Sind die Schienenplättchen gelegt, kommt es anschließend zur Wertung. Hier wird dann der Spieler zum Sieger erklärt der die meisten Punkte erreicht hat. Doch Vorsicht: der eigene Punktewert ist nicht etwa der der Farbe die am weitesten vorne ist, sondern der der Farbe, da auf dem eigenen Brett am weitesten hinten ist. Steht zum Beispiel das grüne Männchen auf der sechs, das blaue und gelbe auf der vier und das rote auf der drei, hat man an Ende einen Punktewert von drei.

Dieser Kniff bei der Wertung sorgt dann auch dafür, dass man bei seinen Legeaktionen immer ein wenig darauf achten sollte, wo man nun punkten möchte, denn vernachlässigt man eine Farbe zu sehr, kann dies am Ende die Niederlage bedeuten.

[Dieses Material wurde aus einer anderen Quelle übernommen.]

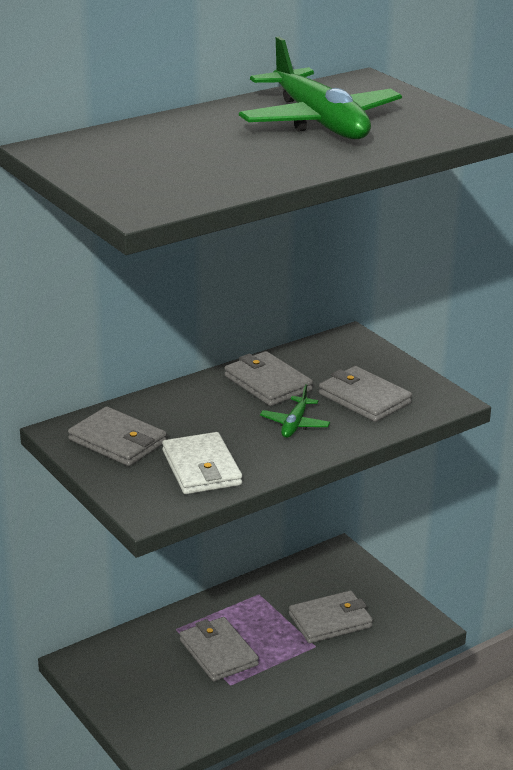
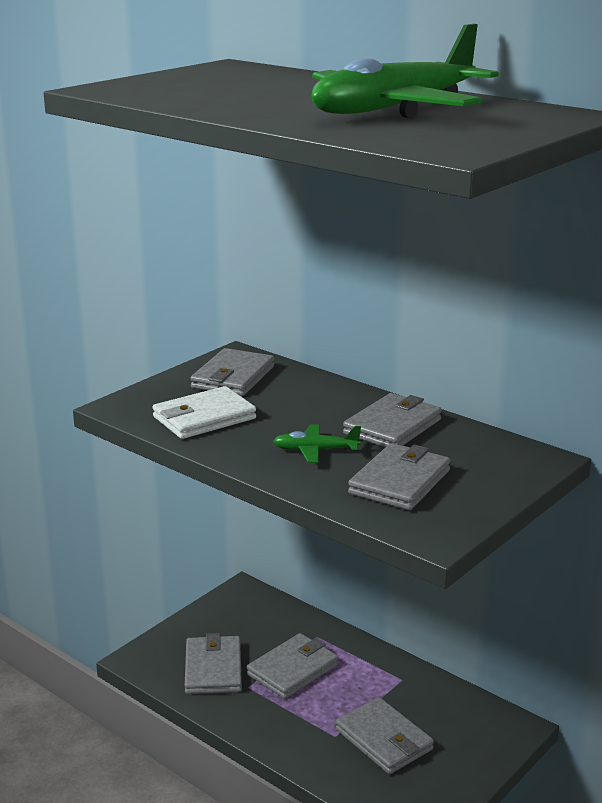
camera: 75 degrees right, 5 degrees down
none -> grey wallet [185,633,242,694]

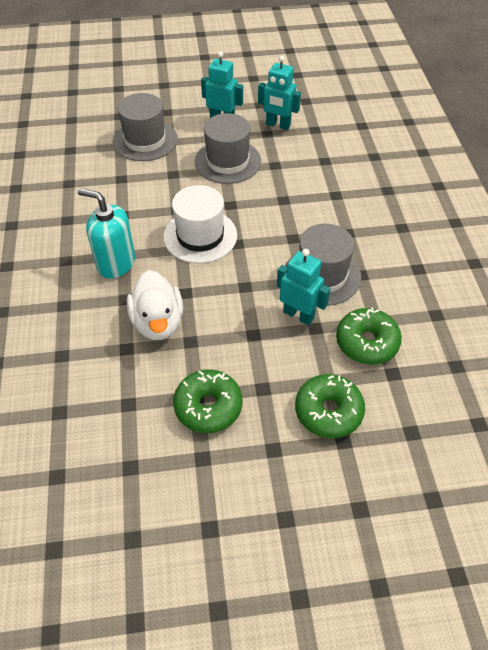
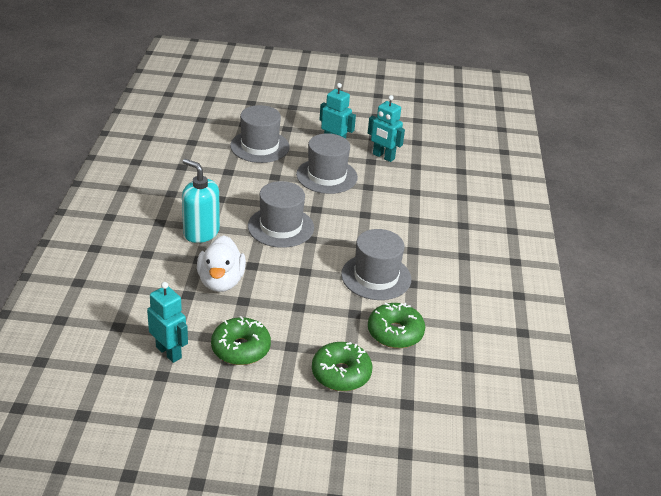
camera: 10 degrees right, 15 degrees down
white hat [163,185,237,263] -> grey hat [248,181,314,248]
turquoise robot [277,249,330,325] -> turquoise robot moved to [147,282,188,363]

Für wen ist „Tricky Tracks“?

Wie man vielleicht den bisherigen Ausführungen entnehmen kann ist „Tricky Tracks“ nicht gerade ein kompliziertes Spiel. Und genau das liegt das Problem des Spiels für Vielspieler. Die Möglichkeiten unterfordern diese Gattung von Spielern einfach und führen auf der anderen Seite dazu, dass vielleicht immer ein wenig zu lange über die möglichen Züge nachgedacht wird. Zumindest war dies bei den von mir gespielten Testrunden so. Hier wurde bei jeder Karte genau überlegt, was nun die allerbeste Option ist, wodurch im Spielverlauf etwas Leerlauf entstanden ist. Der Hinweis in der Anleitung, dass man seine Karten zügig legen soll, steht dort also nicht ganz zu Unrecht.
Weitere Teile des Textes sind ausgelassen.